Before the Second World War kniphofias, better known as red hot pokers, were one of Britain’s most popular garden plants. They sustained gardeners’ Victorian fascination with the exotic, whilst enduring our less than alluring weather. The Dig for Victory campaign saw flower gardens ploughed up from Land’s End to John o’ Groats, making way for vegetable plots. With them went many old varieties which were never returned to cultivation.
One of the most impressive red hot pokers, and one which survived the war years, is Kniphofia rooperi. Flowering through the autumn, it is much less less widely grown than common-or-garden summer flowering cultivars. This is a pity, as K. rooperi has sufficient charm, stature and staying-power to make it a garden mainstay.
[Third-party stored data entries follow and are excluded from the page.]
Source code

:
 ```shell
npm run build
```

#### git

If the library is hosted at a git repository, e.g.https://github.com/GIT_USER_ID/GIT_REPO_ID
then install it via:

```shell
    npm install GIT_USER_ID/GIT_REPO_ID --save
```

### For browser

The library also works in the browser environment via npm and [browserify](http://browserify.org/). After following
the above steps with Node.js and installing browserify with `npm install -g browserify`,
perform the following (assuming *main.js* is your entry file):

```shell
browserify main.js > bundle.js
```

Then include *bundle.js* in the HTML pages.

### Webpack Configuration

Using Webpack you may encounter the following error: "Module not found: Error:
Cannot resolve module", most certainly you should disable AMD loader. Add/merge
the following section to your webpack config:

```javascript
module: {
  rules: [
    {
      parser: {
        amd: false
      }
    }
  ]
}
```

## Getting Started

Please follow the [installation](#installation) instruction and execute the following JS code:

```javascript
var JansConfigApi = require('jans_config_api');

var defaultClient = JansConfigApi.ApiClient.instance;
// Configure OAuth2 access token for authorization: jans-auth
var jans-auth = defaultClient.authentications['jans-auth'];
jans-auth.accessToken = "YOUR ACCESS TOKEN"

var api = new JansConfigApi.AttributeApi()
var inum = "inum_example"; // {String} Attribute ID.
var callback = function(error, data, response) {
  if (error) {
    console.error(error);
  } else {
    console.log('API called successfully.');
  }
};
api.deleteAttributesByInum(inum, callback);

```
To begin with K. rooperi is evergreen, with robust, arching, dark green leaves that build into a dense, architectural clump. Then there are the flowers – chunky, bottle-brushes that start out a soft tangerine and eventually fade to lemon yellow at the tips. In low autumn light they glow and fizz like Roman candles, rising 4ft or more above the ground in close succession.
A native of South Africa, K. rooperi was was once considered doubtfully hardy, however experience now reassures garderners that it can survive unscathed in pretty much any garden in the country. Of course, like most garden plants this red hot poker likes a well drained soil and consistent moisture, plus protection from the worst of the elements. Drought may inhibit flowering. These simple conditions satisfied, feel free to light the blue touch paper and stand back for an explosive autumn display.
Photographs taken at Trebah Gardens and Trengwainton, Cornwall, in mid September.